Comparés à d’autres communautés juives, qui attendirent souvent les années 1930 pour s’intéresser réellement à l’Italie fasciste, les Israélites français se focalisèrent rapidement et profondément sur l’évolution de la situation transalpine1. Replacé dans l’ensemble des préoccupations de l’opinion juive, le cas de l’Italie n’occupait toutefois qu’une place secondaire, comme en témoignent le caractère inachevé de certaines analyses, ou, phénomène classique, l’aspect contradictoire de diverses prises de position. Autant d’éléments qui font douter a priori de l’existence d’une cohérence d’ensemble. Une observation minutieuse permet pourtant de franchir cet obstacle.

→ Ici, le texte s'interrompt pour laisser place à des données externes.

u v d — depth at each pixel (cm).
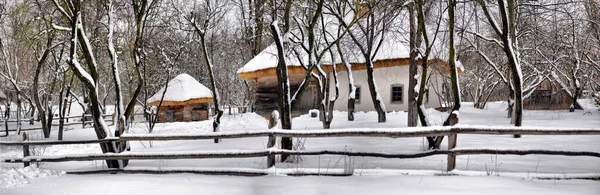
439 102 1919
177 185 536
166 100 2577
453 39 766
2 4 1455
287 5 800
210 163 703
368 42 1259
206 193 494
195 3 1350
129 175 610
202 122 2191
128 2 1063
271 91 2159
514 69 984
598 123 1160
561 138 905
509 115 1427
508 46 971
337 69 1769
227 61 3441
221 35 3102
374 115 1602
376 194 471
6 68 1936
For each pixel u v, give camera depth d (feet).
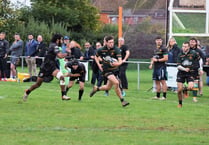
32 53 169.07
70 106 109.60
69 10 370.94
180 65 115.44
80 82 119.03
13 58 169.89
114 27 396.16
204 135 81.35
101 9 442.50
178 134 81.82
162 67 129.39
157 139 77.51
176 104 119.14
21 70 193.88
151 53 240.32
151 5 251.19
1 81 165.48
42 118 93.30
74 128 84.79
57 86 152.66
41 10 360.89
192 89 123.65
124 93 133.90
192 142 75.92
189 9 199.72
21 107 106.22
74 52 165.89
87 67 167.84
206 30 199.62
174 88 149.59
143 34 246.06
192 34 199.41
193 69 115.65
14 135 78.28
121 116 97.81
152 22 248.52
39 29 308.19
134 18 252.01
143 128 86.38
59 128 84.23
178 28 199.00
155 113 102.78
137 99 127.13
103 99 123.44
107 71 110.01
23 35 300.20
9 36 298.35
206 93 150.71
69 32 346.13
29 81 165.89
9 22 299.79
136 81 187.83
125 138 77.66
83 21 385.91
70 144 72.90
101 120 92.89
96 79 163.73
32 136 77.82
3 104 109.81
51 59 113.19
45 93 132.26
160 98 130.82
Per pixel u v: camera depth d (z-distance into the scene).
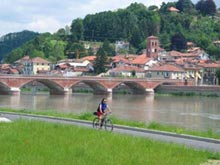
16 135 32.53
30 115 63.47
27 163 23.09
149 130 45.72
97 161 24.42
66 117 60.91
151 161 25.36
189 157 27.70
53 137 32.44
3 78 193.12
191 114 117.50
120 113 112.81
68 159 24.56
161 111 124.56
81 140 31.61
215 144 37.03
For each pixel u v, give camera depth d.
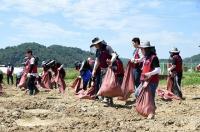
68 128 11.55
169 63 19.69
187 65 78.81
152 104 12.98
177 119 13.01
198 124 12.06
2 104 16.23
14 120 12.88
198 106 16.56
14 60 194.75
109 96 15.87
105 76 15.98
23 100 17.70
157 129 11.59
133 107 15.77
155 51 13.00
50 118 13.29
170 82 19.41
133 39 16.64
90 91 18.16
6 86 34.38
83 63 20.75
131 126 11.85
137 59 16.36
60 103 16.67
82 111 14.57
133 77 16.41
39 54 198.75
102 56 16.67
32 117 13.41
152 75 12.86
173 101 18.59
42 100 17.73
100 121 12.55
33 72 21.80
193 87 29.41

Il est en effet essentiel de saisir le moteur de toutes les analyses de l’époque : toute opinion ou prise de position était autant, sinon plus, dictée par la judéité que par l’appartenance à la nation française, constat contraire à ce que prétendaient pourtant les Israélites. Gardons-nous immédiatement de toute ambiguïté : il serait faux – et intellectuellement grave – de soutenir pour autant qu’en l’espèce la judéité entrait en opposition avec la francité et donc d’en conclure à une faiblesse du patriotisme des Juifs français qui auraient fait primer leurs intérêts confessionnels, alors même que ce patriotisme était à son apogée dans les années 1920. Disons seulement que les intérêts communautaires occupaient souvent une place de fait plus importante que ce que l’on voulait bien affirmer. Sinon, comment expliquer que l’opinion juive française, alors qu’elle relevait des zones d’ombre dans l’attitude transalpine, manifestât un si vaste consensus à l’égard de l’Italie ? L’attitude positive de cette dernière à destination du monde juif suffisait à justifier les opinions favorables. En revanche, si l’Italie agissait négativement dans un champ ne concernant pas directement la question juive, cela était relégué à un second plan.

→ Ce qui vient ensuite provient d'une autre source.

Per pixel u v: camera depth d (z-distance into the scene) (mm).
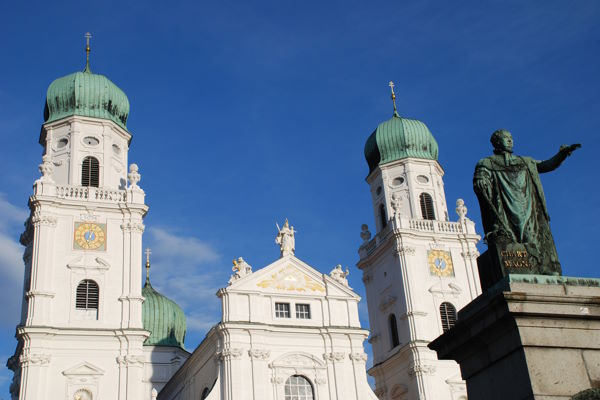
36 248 60500
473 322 15203
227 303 62969
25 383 55969
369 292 78688
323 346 64188
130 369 58719
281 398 60875
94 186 65062
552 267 15938
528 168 16828
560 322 14234
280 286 65500
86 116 67062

Plusieurs paramètres, autres que l’attitude italienne, contribuent en outre à expliquer l’impression d’un consensus d’ampleur : la place 214écrasante de L’Univers Israélite parmi les vecteurs de l’opinion juive constitue un premier élément, car ce journal était sans doute le plus favorable à l’Italie. Il ne se trouvait guère encore dans les années 1920 d’organe présentant une vision dissidente sur ce sujet. À cela s’ajoute que, dans le climat apaisé de l’après-guerre, il était inutile de trop insister sur les travers de l’Italie et de réveiller les vieux démons, de peur de s’aliéner un ami d’Israël. L’on préférait s’en tenir à une vision traditionnelle, ce qui amène à dire que, relativement aux sujets touchant à l’Italie, les Israélites constituaient une opinion passive.

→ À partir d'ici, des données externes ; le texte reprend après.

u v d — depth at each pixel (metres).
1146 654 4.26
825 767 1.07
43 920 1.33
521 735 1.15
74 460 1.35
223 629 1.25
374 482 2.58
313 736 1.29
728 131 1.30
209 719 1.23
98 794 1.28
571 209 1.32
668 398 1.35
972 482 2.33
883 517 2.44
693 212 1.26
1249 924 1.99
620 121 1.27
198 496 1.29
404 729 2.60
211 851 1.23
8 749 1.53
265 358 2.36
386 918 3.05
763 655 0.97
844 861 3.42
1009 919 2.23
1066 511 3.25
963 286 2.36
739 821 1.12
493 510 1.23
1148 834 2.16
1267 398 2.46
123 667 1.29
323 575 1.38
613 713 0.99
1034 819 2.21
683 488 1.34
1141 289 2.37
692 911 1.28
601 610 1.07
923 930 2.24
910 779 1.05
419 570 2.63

La question de la perception de l’Italie par les Juifs français permet de bien saisir l’état d’esprit général qui prévalait avant l’avènement d’Hitler. Car, après 1933, l’opinion des Israélites français à l’égard de la sœur latine évolua : l’on entrait dans une époque tourmentée, où le moment nazi faisait passer l’Italie au premier plan des préoccupations internationales. Tout cela entraîna des répercussions à l’intérieur même du judaïsme : les difficultés internes croissantes brisèrent le consensus. L’on ne pouvait plus réagir passivement. Cette métamorphose rapide de l’opinion juive sur la question italienne constituait un révélateur du changement d’ère qui se profilait. Acteurs de cette mutation, les Juifs français n’en prirent pourtant pas, lors des trois années décisives s’étalant de 1933 à 1935, la réelle mesure.

1 Pour une comparaison, par exemple avec les États-Unis, voir John P. Diggins, Mussolini and Fascism. The View from America, Princeton, Princeton University Press, 1972, p. 202.